The report will most often be the report you are currently in. You pick the email you want to send it to and the subject to send (can customize based on the date range covered). Pro-tip: If you are scheduling multiple reports, set-up an email filter for these messages.
The real fun starts with Advanced Delivery Options (bottom-left). Let’s check it out:
You can pick the exact time you want your report to run, how often it should recur (with great detail) and how long this recurrence should last. Under “File Options”, you get even more items to use:
Want a PDF instead of an Excel file? Want to send to an FTP server instead of email? Go for it! In my opinion, Adobe Report Builder automation isn’t truly being used to its full potential without scheduling of reports.
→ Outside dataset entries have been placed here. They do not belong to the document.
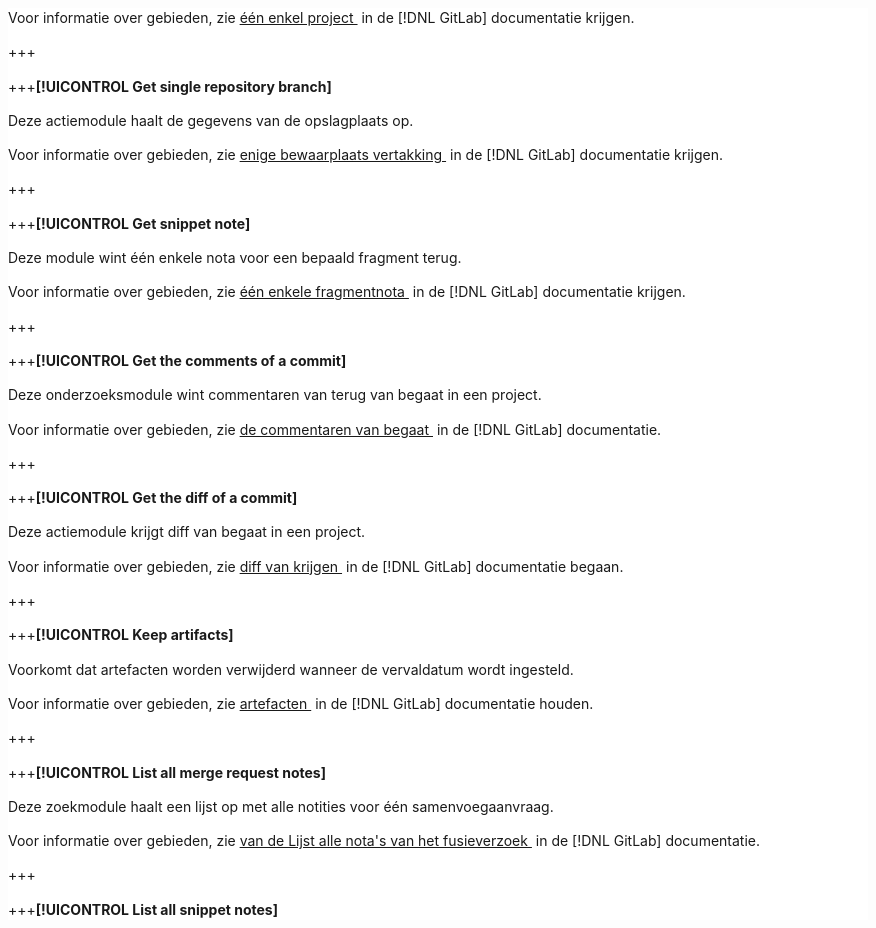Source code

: Voor informatie over gebieden, zie [&#x200B; één enkel project &#x200B;](https://docs.gitlab.com/ee/api/projects.html#get-single-project) in de [!DNL GitLab] documentatie krijgen.

+++

+++**[!UICONTROL Get single repository branch]**

Deze actiemodule haalt de gegevens van de opslagplaats op.

Voor informatie over gebieden, zie [&#x200B; enige bewaarplaats vertakking &#x200B;](https://docs.gitlab.com/ee/api/branches.html#get-single-repository-branch) in de [!DNL GitLab] documentatie krijgen.

+++

+++**[!UICONTROL Get snippet note]**

Deze module wint één enkele nota voor een bepaald fragment terug.

Voor informatie over gebieden, zie [&#x200B; één enkele fragmentnota &#x200B;](https://docs.gitlab.com/ee/api/notes.html#get-single-snippet-note) in de [!DNL GitLab] documentatie krijgen.

+++

+++**[!UICONTROL Get the comments of a commit]**

Deze onderzoeksmodule wint commentaren van terug van begaat in een project.

Voor informatie over gebieden, zie [&#x200B; de commentaren van begaat &#x200B;](https://docs.gitlab.com/ee/api/commits.html#get-the-comments-of-a-commit) in de [!DNL GitLab] documentatie.

+++

+++**[!UICONTROL Get the diff of a commit]**

Deze actiemodule krijgt diff van begaat in een project.

Voor informatie over gebieden, zie [&#x200B; diff van krijgen &#x200B;](https://docs.gitlab.com/ee/api/commits.html#get-the-diff-of-a-commit) in de [!DNL GitLab] documentatie begaan.

+++

+++**[!UICONTROL Keep artifacts]**

Voorkomt dat artefacten worden verwijderd wanneer de vervaldatum wordt ingesteld.

Voor informatie over gebieden, zie [&#x200B; artefacten &#x200B;](https://docs.gitlab.com/ee/api/job_artifacts.html#keep-artifacts) in de [!DNL GitLab] documentatie houden.

+++

+++**[!UICONTROL List all merge request notes]**

Deze zoekmodule haalt een lijst op met alle notities voor één samenvoegaanvraag.

Voor informatie over gebieden, zie [&#x200B; van de Lijst alle nota&#39;s van het fusieverzoek &#x200B;](https://docs.gitlab.com/ee/api/notes.html#list-all-merge-request-notes) in de [!DNL GitLab] documentatie.

+++

+++**[!UICONTROL List all snippet notes]**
Want to collaborate with others on Report Builder, but can’t share files between email or Google Drive? The workbook library affords you the ability to upload your own workbook and download those that others are working on:
I honestly haven’t used this feature much, but I could see it being useful for certain organizations.
This offers a few custom settings for Report Builder, and I’ll walk through my favorites:
- Don’t want the be asked about the date for each request? Set to current date automatically.
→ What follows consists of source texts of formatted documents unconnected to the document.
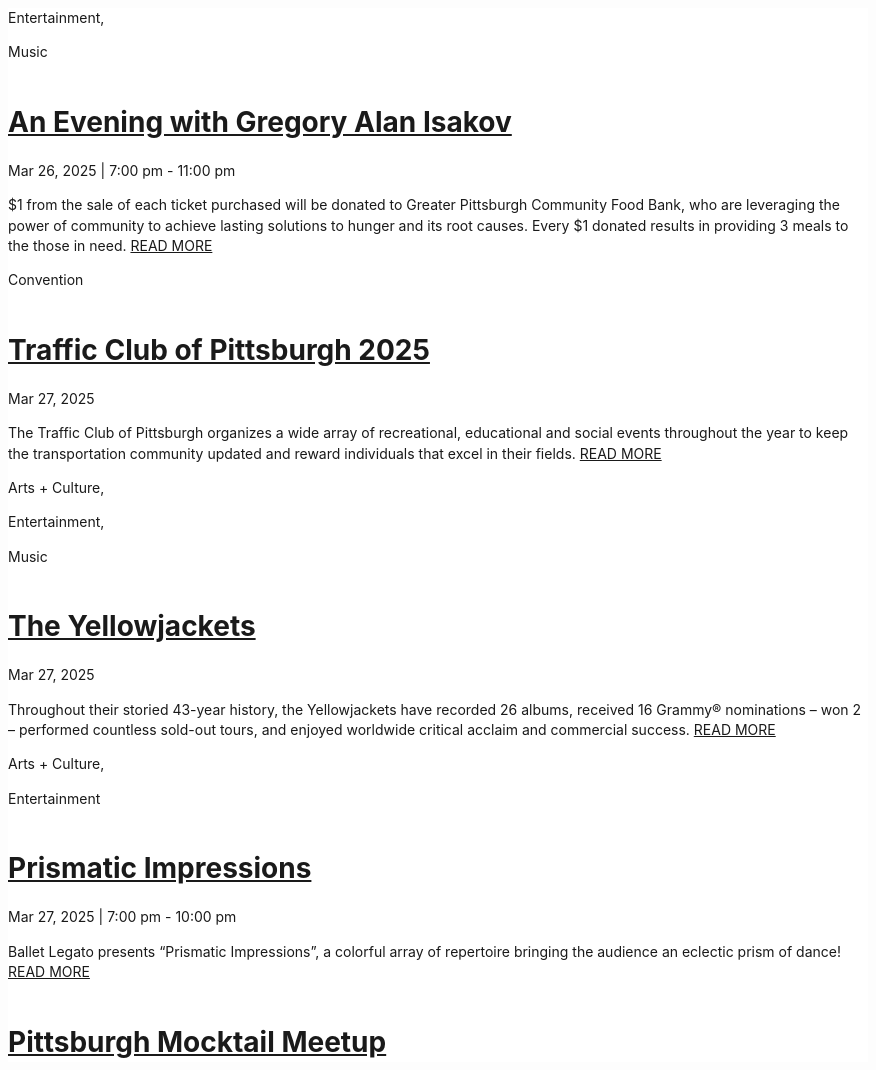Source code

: Entertainment,

Music

# [An Evening with Gregory Alan Isakov](/events/event/?id=62451)

Mar 26, 2025 | 7:00 pm - 11:00 pm

$1 from the sale of each ticket purchased will be donated to Greater Pittsburgh Community Food Bank, who are leveraging the power of community to achieve lasting solutions to hunger and its root causes. Every $1 donated results in providing 3 meals to the those in need.
[READ MORE](/events/event/?id=62451)

Convention

# [Traffic Club of Pittsburgh 2025](/events/event/?id=62365)

Mar 27, 2025

The Traffic Club of Pittsburgh organizes a wide array of recreational, educational and social events throughout the year to keep the transportation community updated and reward individuals that excel in their fields.
[READ MORE](/events/event/?id=62365)

Arts + Culture,

Entertainment,

Music

# [The Yellowjackets](/events/event/?id=62410)

Mar 27, 2025

Throughout their storied 43-year history, the Yellowjackets have recorded 26 albums, received 16 Grammy® nominations – won 2 – performed countless sold-out tours, and enjoyed worldwide critical acclaim and commercial success.
[READ MORE](/events/event/?id=62410)

Arts + Culture,

Entertainment

# [Prismatic Impressions](/events/event/?id=62455)

Mar 27, 2025 | 7:00 pm - 10:00 pm

Ballet Legato presents “Prismatic Impressions”, a colorful array of repertoire bringing the audience an eclectic prism of dance!
[READ MORE](/events/event/?id=62455)

# [Pittsburgh Mocktail Meetup](/events/event/?id=62525)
- Offline mode is helpful inherently because Report Builder can be slow (each request has to initiate with the Adobe Analytics API, which can take some time), so if you want to quickly create requests, go offline and come back online when you need to refresh.
- Adobe pathing is great, and by default these reports use “>” to separate path steps. Want something different? Change it. This string is critical if you want to pull Adobe pathing information, and then use Excel text-to-columns to further analyze data.
This is a simple toggle as a security precaution. If you have a workbook that you don’t want to be changed, lock it. Then, only admins or the user who locked the workbook can unlock it. Locking a workbook automatically puts it in offline mode, and does not allow you to create further requests. You can still refresh a workbook that is locked, however.
This launches Adobe’s tutorial information which could aid to answer questions that you have, and gives you access to recent updates to the tool, and Adobe’s community information.
A few things I’ve noticed in my time using Adobe Report Builder:
- Requests can fail. What’s important is figuring out why it failed. It could be a simple failure of the API itself, or you could not have access to the metrics/dimensions that you are requesting. Unfortunately, if one request fails, all subsequent requests are then cancelled. Typically, what I’ll do in this case is select all non-failed, non-run requests, run those first, and then troubleshoot the failed request(s).
- If you have a sheet with tons of requests set-up, simply right-click anywhere on the sheet in Excel and you can copy all requests (and the settings of those requests) onto another sheet. One you hit copy requests, right click again, hit paste requests and these requests will then be duplicated on a new sheet. I’ve found this incredibly useful when switching between multiple report suites in Report Builder and aggregating this data.
- Adobe Report Builder login is set at the user-level, so if you don’t have access to specified report suites or segments, you’ll need to get access to be able to use these features.
- Date automation is critical for these recurring tasks. Adobe presets are great, but if they aren’t getting it done for you, you have the ability to create your own date ranges, custom to exactly what you need. Enter Adobe customized expressions, reliant on Adobe’s date abbreviations.
Adobe Report Builder is an extremely powerful automation and data pulling tool, and it is easiest to learn by jumping in and exploring on your own. What cool data pulls have you done with Adobe Report Builder? What issues have you run into?
Let me know in the comments, and remember that automation gives you back an extremely valuable asset for a digital analyst: more time. Don’t waste it!